• **Task prompt**: Where an entry holds an image, skip the image but reproduce the rest word for word.

Stored data Start Marker

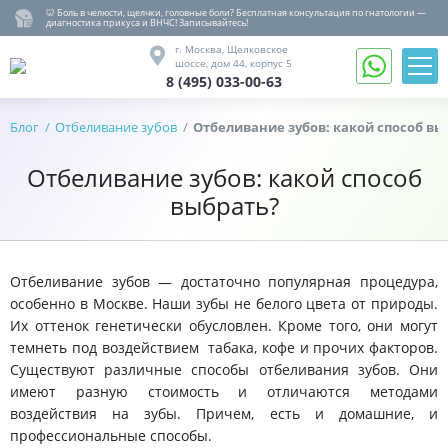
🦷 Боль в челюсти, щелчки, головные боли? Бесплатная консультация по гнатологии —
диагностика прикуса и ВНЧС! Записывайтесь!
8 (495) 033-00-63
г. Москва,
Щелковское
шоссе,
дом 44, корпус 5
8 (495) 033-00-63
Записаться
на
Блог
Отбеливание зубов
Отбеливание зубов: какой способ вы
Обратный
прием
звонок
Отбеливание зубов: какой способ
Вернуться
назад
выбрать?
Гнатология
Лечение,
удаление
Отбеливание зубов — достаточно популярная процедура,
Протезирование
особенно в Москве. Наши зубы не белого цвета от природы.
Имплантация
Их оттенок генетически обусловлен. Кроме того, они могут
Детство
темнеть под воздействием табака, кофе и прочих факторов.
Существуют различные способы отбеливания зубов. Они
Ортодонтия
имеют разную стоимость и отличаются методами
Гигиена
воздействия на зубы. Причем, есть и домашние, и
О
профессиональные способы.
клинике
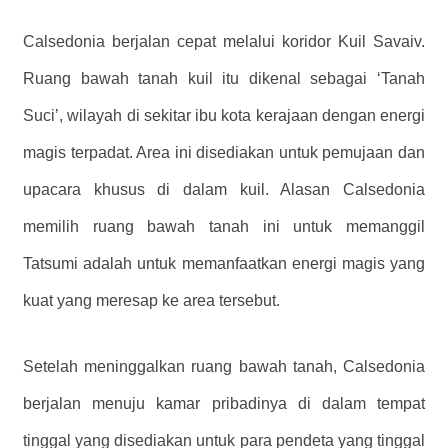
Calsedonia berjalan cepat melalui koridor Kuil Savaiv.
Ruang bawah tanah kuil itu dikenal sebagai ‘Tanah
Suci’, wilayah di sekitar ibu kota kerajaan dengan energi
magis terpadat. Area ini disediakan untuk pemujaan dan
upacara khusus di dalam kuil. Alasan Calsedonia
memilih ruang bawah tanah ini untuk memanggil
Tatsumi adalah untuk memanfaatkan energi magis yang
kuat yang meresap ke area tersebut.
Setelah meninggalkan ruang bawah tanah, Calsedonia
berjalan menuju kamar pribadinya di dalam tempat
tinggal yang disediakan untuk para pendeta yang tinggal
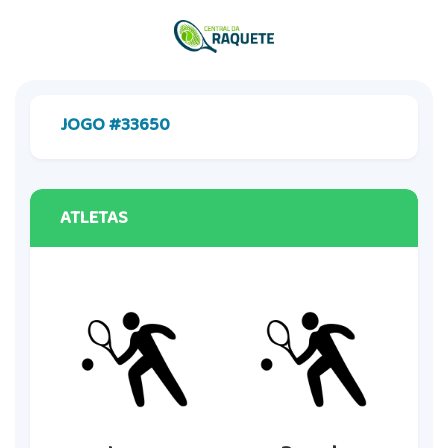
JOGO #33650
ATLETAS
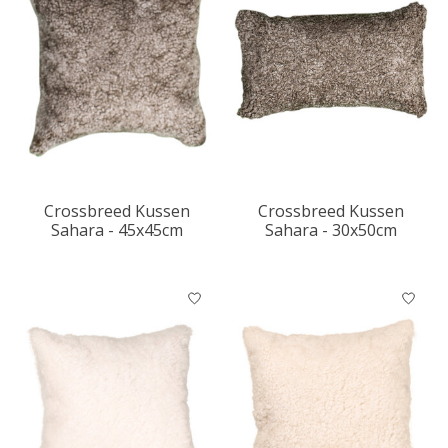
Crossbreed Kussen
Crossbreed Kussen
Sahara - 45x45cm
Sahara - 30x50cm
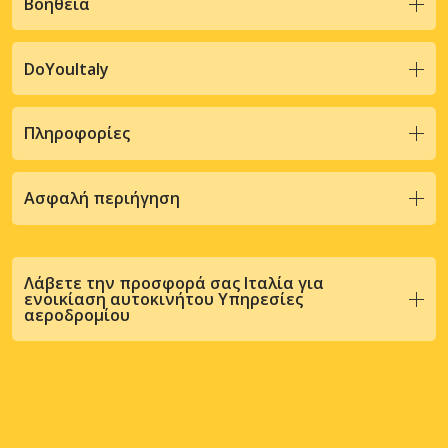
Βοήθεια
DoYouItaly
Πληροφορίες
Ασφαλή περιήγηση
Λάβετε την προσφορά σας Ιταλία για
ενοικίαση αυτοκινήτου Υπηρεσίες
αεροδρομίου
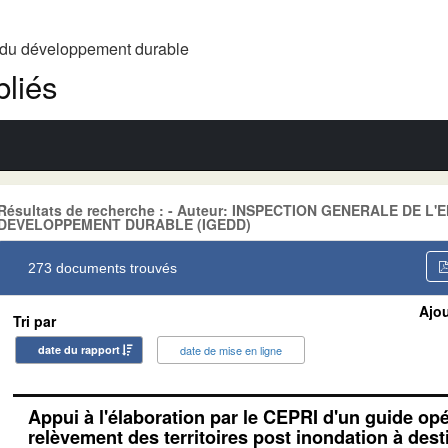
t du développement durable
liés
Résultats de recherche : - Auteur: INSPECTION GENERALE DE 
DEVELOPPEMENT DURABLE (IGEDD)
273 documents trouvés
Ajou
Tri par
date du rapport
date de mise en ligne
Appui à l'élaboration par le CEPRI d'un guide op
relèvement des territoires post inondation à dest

Stored data End Marker

• **Task answer**:
🦷 Боль в челюсти, щелчки, головные боли? Бесплатная консультация по гнатологии —
диагностика прикуса и ВНЧС! Записывайтесь!
8 (495) 033-00-63
г. Москва,
Щелковское
шоссе,
дом 44, корпус 5
8 (495) 033-00-63
Записаться
на
Блог
Отбеливание зубов
Отбеливание зубов: какой способ вы
Обратный
прием
звонок
Отбеливание зубов: какой способ
Вернуться
назад
выбрать?
Гнатология
Лечение,
удаление
Отбеливание зубов — достаточно популярная процедура,
Протезирование
особенно в Москве. Наши зубы не белого цвета от природы.
Имплантация
Их оттенок генетически обусловлен. Кроме того, они могут
Детство
темнеть под воздействием табака, кофе и прочих факторов.
Существуют различные способы отбеливания зубов. Они
Ортодонтия
имеют разную стоимость и отличаются методами
Гигиена
воздействия на зубы. Причем, есть и домашние, и
О
профессиональные способы.
клинике
Calsedonia berjalan cepat melalui koridor Kuil Savaiv.
Ruang bawah tanah kuil itu dikenal sebagai ‘Tanah
Suci’, wilayah di sekitar ibu kota kerajaan dengan energi
magis terpadat. Area ini disediakan untuk pemujaan dan
upacara khusus di dalam kuil. Alasan Calsedonia
memilih ruang bawah tanah ini untuk memanggil
Tatsumi adalah untuk memanfaatkan energi magis yang
kuat yang meresap ke area tersebut.
Setelah meninggalkan ruang bawah tanah, Calsedonia
berjalan menuju kamar pribadinya di dalam tempat
tinggal yang disediakan untuk para pendeta yang tinggal
JOGO #33650
ATLETAS
Crossbreed Kussen
Crossbreed Kussen
Sahara - 45x45cm
Sahara - 30x50cm
Βοήθεια
DoYouItaly
Πληροφορίες
Ασφαλή περιήγηση
Λάβετε την προσφορά σας Ιταλία για
ενοικίαση αυτοκινήτου Υπηρεσίες
αεροδρομίου
t du développement durable
liés
Résultats de recherche : - Auteur: INSPECTION GENERALE DE 
DEVELOPPEMENT DURABLE (IGEDD)
273 documents trouvés
Ajou
Tri par
date du rapport
date de mise en ligne
Appui à l'élaboration par le CEPRI d'un guide op
relèvement des territoires post inondation à dest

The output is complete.